Selected excerpt
• • • • • • •

Re: [DISCUSS] KIP-598: Augment TopologyDescription with store and source / sink serde information

Guozhang Wang Mon, 18 May 2020 21:25:18 -0700

Bruno, Matthias:

Thanks for your inputs. After some thoughts I've decide to update my
proposal in the following way:


1. Store#serdes() would return a "Map<String, String>"

2. Topology's description would be independent of whether it is generated
from `StreamsBuilder#build(props)` or `StreamsBuilder#build()`, and if the
serde is not known we would use "<unknown>" as the default value.

3. Add `List<String> TopologyDescription#sourceTopics() / sinkTopics() /
repartitionTopics() / changelogTopics()` and for pattern / topic-extractor
we would use fixed format of "<pattern:regex>" and
"<dynamic:extractor-class-name>".


I will try to implement this in my existing PR and after I've confirmed it
works, I will update the final wiki for voting.


Guozhang


On Mon, May 18, 2020 at 9:13 PM Guozhang Wang <[email protected]> wrote:

> Hello Andy,
>
> Thanks a lot for your comments! I do not mind at all :)

• • • • • • •

Entries shown
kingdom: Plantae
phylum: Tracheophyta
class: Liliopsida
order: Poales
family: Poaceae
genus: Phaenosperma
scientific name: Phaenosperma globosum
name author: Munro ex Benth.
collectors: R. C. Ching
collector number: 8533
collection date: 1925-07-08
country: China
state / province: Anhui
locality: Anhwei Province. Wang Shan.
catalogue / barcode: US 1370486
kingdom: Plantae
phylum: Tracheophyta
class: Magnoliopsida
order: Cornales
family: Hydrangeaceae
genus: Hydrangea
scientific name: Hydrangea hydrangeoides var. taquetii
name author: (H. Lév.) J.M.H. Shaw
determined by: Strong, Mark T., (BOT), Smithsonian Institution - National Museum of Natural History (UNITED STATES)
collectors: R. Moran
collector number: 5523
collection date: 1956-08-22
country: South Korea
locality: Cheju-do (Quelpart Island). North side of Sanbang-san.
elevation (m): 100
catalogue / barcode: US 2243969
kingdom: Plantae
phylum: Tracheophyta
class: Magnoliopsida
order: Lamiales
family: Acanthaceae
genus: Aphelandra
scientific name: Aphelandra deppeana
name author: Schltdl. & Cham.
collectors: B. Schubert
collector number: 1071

• • • • • • •

What the exercise asks
According to the discussion message, what would Store#serdes() return under the updated proposal? The records have no connection to the discussion message.

Result below
It would return a "Map<String, String>".